— Assigned task 1 —
How many full-time staffers does Reel Peak have, according to the article about Reel Peak?
— Assigned task 2 —
Transcribe the part of the article about Reel Peak that begins with the words "Assignments have come" and ends after the words "had no interviews.".

— Text under study —
Assignments have come to Reel Peak in a variety of ways. Most of the work for TIME
has come from stories Reel Peak has pitched to editors. This spring, Whitney Johnson, director of photography at The New Yorker
, asked Schwarz for help producing a video she was planning about the protests in Kiev’s Maidan Square
. Staff writer Jon Lee Anderson and photographer Davide Monteleone had already spent weeks on the ground. Monteleone had also shot video footage, but had no interviews.
“To make a piece that’s of such high quality it mirrors the quality of the content that we publish in our magazine, we need two shooters. We need high production values,” Johnson explains. Johnson asked Schwarz to find an additional cinematographer and help coordinate video production on location. “It’s almost as if he became a partner, a collaborator,” Johnson says. “I count on him the way I count on a photo editor on my team.”
Schwarz sent Kaufman to Kiev, where he began interviewing protesters. Kaufman’s goal when he works on a film, he says, is “to find characters who reflect an interesting story.” Johnson says, “Leeor became more of a first shooter, and we used Davide’s work as more the B-roll.” Johnson previewed several edits of the video, Maidan: Tonight, Tomorrow, which was shown on The New Yorker website.
Johnson says, “More and more as I think about a piece and how it’s going to be visualized in print, I’m also thinking about how it’s going to be visualized on a tablet and online. I think video is another way to tell a story well and can compliment an article.” She says The New Yorker is now collaborating with Reel Peak on a second, in-depth video package, but says the budget isn’t available to do many videos that take as much time and effort as the Maidan film. She explains, “We still need a lot of online content,” and some of that is in the form of short, quickly made videos produced by an in-house multimedia team.
Reel Peak has three full-time staffers. Schwarz has had to learn how to run a small business and cover overhead. “It’s a whole different mechanism,” he says. Schwarz says Reel Peak will eventually expand into commercial advertising work. The company is also working on feature-length films. One is an expanded version of The Last Clinic, Maisie Crow’s 50-minute documentary about the anti-abortion fight in Mississippi, which Crow released via The Atavist, the online platform, last year.

— Information —
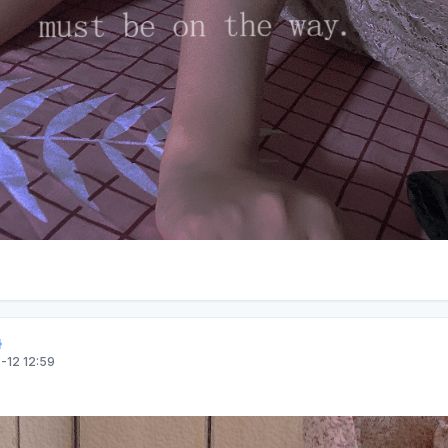
-12 12:59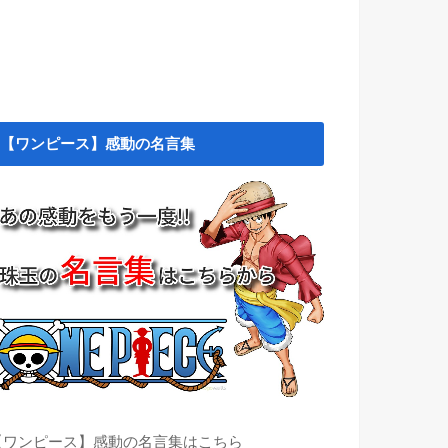
【ワンピース】感動の名言集
【ワンピース】感動の名言集はこちら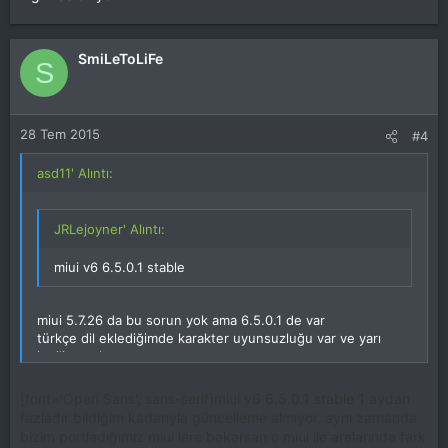
SmiLeToLiFe
S
28 Tem 2015
#4
asd11' Alıntı:
JRLejoyner' Alıntı:
miui v6 6.5.0.1 stable
miui 5.7.26 da bu sorun yok ama 6.5.0.1 de var
türkçe dil eklediğimde karakter uyunsuzluğu var ve yarı
ingilizce oluyor
[font='Open Sans', sans-serif]miui v6 6.5.0.1 stable 1 aydan
fazladır bildiğim kadarıyla güncelleme almıyor. aynı zamanda
bizim portladığımız miui lere bakarsan o miui ile aralarında fark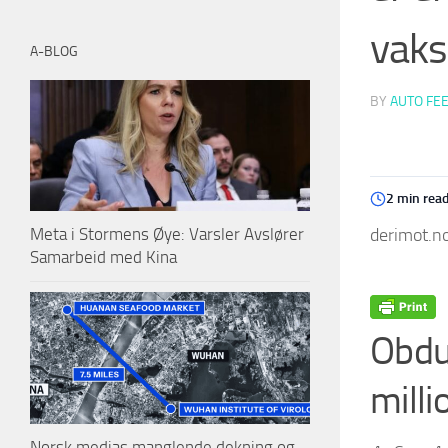
vaks
A-BLOG
BY
AUTO FE
2 min rea
derimot.no
Meta i Stormens Øye: Varsler Avslører
Samarbeid med Kina
Obduk
milli
Norsk medias manglende dekning og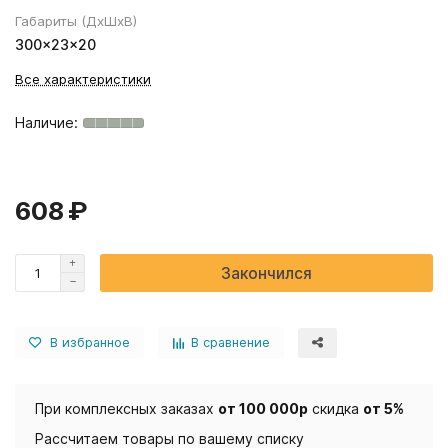
Габариты (ДхШхВ)
300×23×20
Все характеристики
608 ₽
Закончился
В избранное
В сравнение
При комплексных заказах
от 100 000р
скидка
от 5%
Рассчитаем товары по вашему списку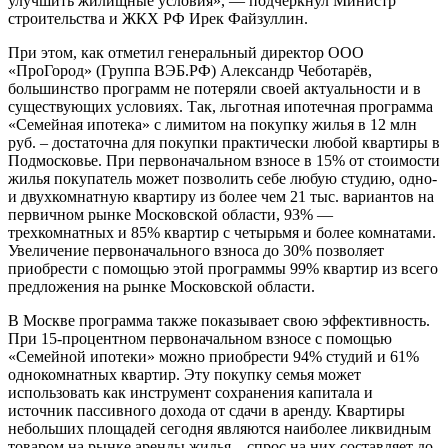
улучшить жилищные условия», — подчеркнул Министр
строительства и ЖКХ РФ Ирек Файзуллин.
При этом, как отметил генеральный директор ООО
«ПроГород» (Группа ВЭБ.РФ) Александр Чеботарёв,
большинство программ не потеряли своей актуальности и в
существующих условиях. Так, льготная ипотечная программа
«Семейная ипотека» с лимитом на покупку жилья в 12 млн
руб. – достаточна для покупки практически любой квартиры в
Подмосковье. При первоначальном взносе в 15% от стоимости
жилья покупатель может позволить себе любую студию, одно-
и двухкомнатную квартиру из более чем 21 тыс. вариантов на
первичном рынке Московской области, 93% —
трехкомнатных и 85% квартир с четырьмя и более комнатами.
Увеличение первоначального взноса до 30% позволяет
приобрести с помощью этой программы 99% квартир из всего
предложения на рынке Московской области.
В Москве программа также показывает свою эффективность.
При 15-процентном первоначальном взносе с помощью
«Семейной ипотеки» можно приобрести 94% студий и 61%
однокомнатных квартир. Эту покупку семья может
использовать как инструмент сохранения капитала и
источник пассивного дохода от сдачи в аренду. Квартиры
небольших площадей сегодня являются наиболее ликвидным
товаром на рынке аренды жилья – спрос на них составляет до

— Task response 1 —
Three.

— Task response 2 —
Assignments have come to Reel Peak in a variety of ways. Most of the work for TIME
has come from stories Reel Peak has pitched to editors. This spring, Whitney Johnson, director of photography at The New Yorker
, asked Schwarz for help producing a video she was planning about the protests in Kiev’s Maidan Square
. Staff writer Jon Lee Anderson and photographer Davide Monteleone had already spent weeks on the ground. Monteleone had also shot video footage, but had no interviews.